Many folks, quite reasonably, assume that long rulebooks with dozens of tables and charts, are more work than shorter, more concise rules. The truth is, it’s fun and easy to invent rules for all sorts of things. Almost any aspect of the chaos of battle can have a metric applied, and the effect modeled. All this chrome adds to the perceived value of the game, but does it make for a better game?
This is the sort of question that can’t be answered by a single yes, or no. It depends on the aim of the game, and the desires of the players. The issue comes down to whether or not the game feels real. The whole point of a simulation is to simulate. To that end, it seems obvious that greater detail equals greater realism.
Except for a few key observations. Every time you add a rule for something, it calls into question all details at that level. “If you’re going to cover this, then you should cover that.” Are supply points needed? If you have supply points, shouldn’t they be broken down into food, dry goods, and ammo? What is the rate of consumption? Should ammo be divided into powder and ball? Every designer asks these questions and adds to taste. Detailed supply rules are interesting, but never fun. They feel more like what should be somebody else’s job while you plan strategy!
Most rules details are called “chrome.” Designers add them on after the game is designed, to make it look sexy, and sell. “This game has X, and it tracks Y, so you know a lot of research has gone into designing it, and making it realistic!”
Pub Battles began with the idea that the Prussian Kriegspiel system had it right, and modeled off of that. They discovered that you don’t need to know any rules to play, only to referee. The player just writes orders, the referees must decide what happens. The whole point of Kriegspiel was to train officers to command armies.
The Pub Battles rules simulate exactly that. The chit draw determines the success of your orders (movement phase), and the simple combat results tell you what happened (combat phase).

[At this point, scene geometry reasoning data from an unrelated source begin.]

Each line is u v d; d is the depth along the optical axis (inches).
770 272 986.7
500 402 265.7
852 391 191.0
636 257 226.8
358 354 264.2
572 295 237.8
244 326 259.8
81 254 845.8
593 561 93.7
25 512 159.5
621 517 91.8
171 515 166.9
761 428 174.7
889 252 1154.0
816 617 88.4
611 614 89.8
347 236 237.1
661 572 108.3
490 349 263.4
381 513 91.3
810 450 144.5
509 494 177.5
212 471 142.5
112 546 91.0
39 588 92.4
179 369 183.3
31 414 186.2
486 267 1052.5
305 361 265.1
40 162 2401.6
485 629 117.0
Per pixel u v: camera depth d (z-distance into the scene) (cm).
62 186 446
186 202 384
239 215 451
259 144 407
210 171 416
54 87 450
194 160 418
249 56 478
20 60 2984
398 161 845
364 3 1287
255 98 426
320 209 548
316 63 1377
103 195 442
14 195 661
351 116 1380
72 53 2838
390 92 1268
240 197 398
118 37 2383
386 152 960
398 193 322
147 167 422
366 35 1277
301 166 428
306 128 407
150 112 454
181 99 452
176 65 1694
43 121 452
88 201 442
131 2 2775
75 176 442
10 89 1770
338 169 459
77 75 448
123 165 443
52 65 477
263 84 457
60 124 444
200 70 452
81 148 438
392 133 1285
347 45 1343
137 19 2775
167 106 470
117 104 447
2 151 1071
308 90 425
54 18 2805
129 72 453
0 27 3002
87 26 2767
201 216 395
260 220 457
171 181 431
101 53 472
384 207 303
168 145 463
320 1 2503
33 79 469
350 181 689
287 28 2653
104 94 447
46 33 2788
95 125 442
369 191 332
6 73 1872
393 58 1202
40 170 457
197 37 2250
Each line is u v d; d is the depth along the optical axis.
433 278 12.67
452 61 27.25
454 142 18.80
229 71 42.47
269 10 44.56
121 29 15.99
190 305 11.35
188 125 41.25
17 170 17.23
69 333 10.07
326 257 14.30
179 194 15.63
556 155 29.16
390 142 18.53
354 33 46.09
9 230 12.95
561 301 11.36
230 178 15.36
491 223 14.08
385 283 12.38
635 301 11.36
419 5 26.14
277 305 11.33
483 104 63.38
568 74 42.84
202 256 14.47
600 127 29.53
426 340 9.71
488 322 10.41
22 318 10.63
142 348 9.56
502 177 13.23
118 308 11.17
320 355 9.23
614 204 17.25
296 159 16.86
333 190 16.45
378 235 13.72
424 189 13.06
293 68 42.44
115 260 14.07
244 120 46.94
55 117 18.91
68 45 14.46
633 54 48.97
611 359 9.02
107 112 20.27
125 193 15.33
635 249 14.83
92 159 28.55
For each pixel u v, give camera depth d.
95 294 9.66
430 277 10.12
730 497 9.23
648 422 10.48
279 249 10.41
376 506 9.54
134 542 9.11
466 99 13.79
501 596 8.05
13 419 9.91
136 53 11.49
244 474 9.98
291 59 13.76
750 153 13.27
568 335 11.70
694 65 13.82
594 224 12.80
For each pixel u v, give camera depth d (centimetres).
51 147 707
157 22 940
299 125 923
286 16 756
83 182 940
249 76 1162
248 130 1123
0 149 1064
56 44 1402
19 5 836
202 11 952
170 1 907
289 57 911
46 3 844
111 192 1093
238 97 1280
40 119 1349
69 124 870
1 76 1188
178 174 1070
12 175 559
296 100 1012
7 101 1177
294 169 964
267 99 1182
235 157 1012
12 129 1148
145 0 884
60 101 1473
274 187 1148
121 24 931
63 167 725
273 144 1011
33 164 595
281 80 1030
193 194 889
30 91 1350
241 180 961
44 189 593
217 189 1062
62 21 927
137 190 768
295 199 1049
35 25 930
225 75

Looking at the end result, it seems as if not much effort was put into the rules, but that is categorically not true. Quite the opposite! They started with a ton of rules, with more being added constantly, as they removed others. The goal became one of determining how many rules were necessary. Over time, it became surprising how much could be cut away, while still leaving a working game.
From that, it was discovered that the game became more authentic feeling, more enjoyable, and quicker playing. Once all the unnecessary rules were stripped away, players could focus on the essential issues of commanding an army.
Imagine that by yourself, or with a friend, you want to reenact a battle. You have a historical map and some wooden blocks. You both know the battle well, so you set it up and begin moving units, when combat occurs, you add a little narrative and describe the outcome. This is pretty cool, but eventually you want to try your hand at simulating different strategies, with different out comes.
So you draw chits to move, simulating the ebb and flow of initiative, My blog about the chit draw. and create a simple combat system to resolve combat, just rolling some six siders. Boom. Simple. You’ve got Pub Battles.
It’s lean manufacturing principles applied to wargame rules.